WORK ORDER. Reproduce the stretch from the line containing "01 48 74 10 50" through the end of the entries, leaving the pictures out of your answer.

ENTRIES PROVIDED.
* * * * *
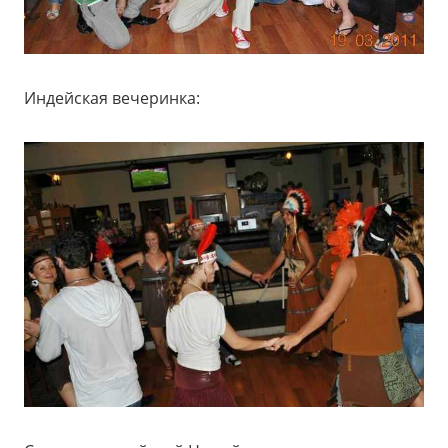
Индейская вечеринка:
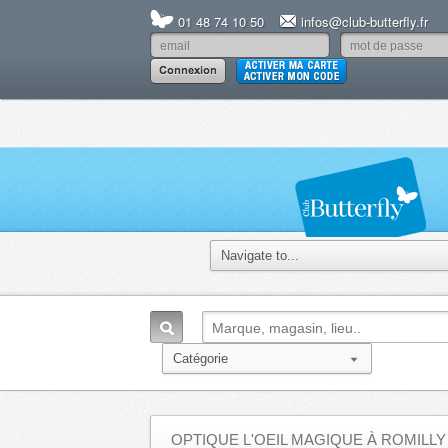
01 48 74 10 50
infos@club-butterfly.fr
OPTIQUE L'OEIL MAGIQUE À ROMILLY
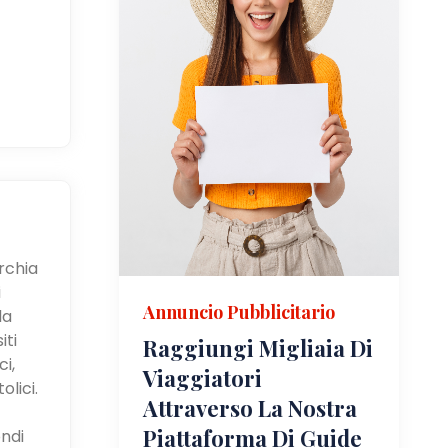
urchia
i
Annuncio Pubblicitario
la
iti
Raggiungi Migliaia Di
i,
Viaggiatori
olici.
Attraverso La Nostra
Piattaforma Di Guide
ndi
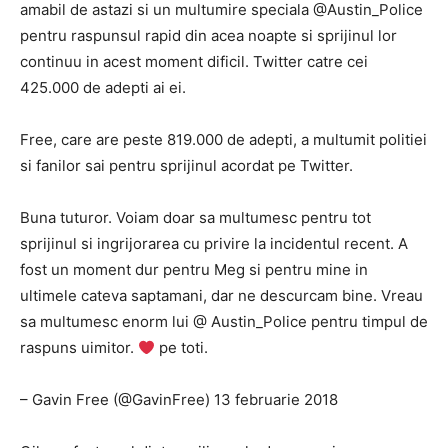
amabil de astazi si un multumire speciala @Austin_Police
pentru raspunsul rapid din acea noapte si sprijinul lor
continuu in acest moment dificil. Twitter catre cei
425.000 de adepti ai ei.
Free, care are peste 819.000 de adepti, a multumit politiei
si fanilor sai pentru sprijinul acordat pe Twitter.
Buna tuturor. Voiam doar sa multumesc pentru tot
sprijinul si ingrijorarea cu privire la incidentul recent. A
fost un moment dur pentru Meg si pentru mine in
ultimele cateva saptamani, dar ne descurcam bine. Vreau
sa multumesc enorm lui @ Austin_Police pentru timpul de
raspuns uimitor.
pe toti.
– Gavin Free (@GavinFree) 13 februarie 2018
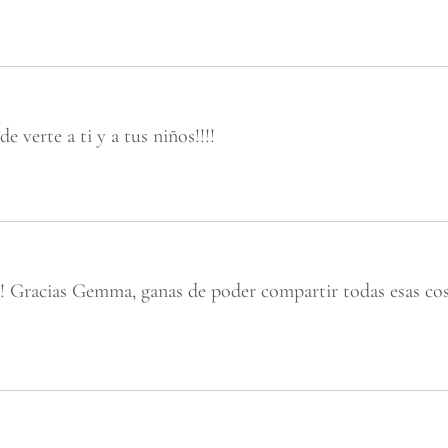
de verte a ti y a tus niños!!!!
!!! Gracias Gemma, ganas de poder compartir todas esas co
* * * * *
RESPONSE AREA.
01 48 74 10 50
infos@club-butterfly.fr
OPTIQUE L'OEIL MAGIQUE À ROMILLY
urchia
i
Annuncio Pubblicitario
la
iti
Raggiungi Migliaia Di
i,
Viaggiatori
olici.
Attraverso La Nostra
Piattaforma Di Guide
ndi
amabil de astazi si un multumire speciala @Austin_Police
pentru raspunsul rapid din acea noapte si sprijinul lor
continuu in acest moment dificil. Twitter catre cei
425.000 de adepti ai ei.
Free, care are peste 819.000 de adepti, a multumit politiei
si fanilor sai pentru sprijinul acordat pe Twitter.
Buna tuturor. Voiam doar sa multumesc pentru tot
sprijinul si ingrijorarea cu privire la incidentul recent. A
fost un moment dur pentru Meg si pentru mine in
ultimele cateva saptamani, dar ne descurcam bine. Vreau
sa multumesc enorm lui @ Austin_Police pentru timpul de
raspuns uimitor.
pe toti.
– Gavin Free (@GavinFree) 13 februarie 2018
de verte a ti y a tus niños!!!!
!!! Gracias Gemma, ganas de poder compartir todas esas co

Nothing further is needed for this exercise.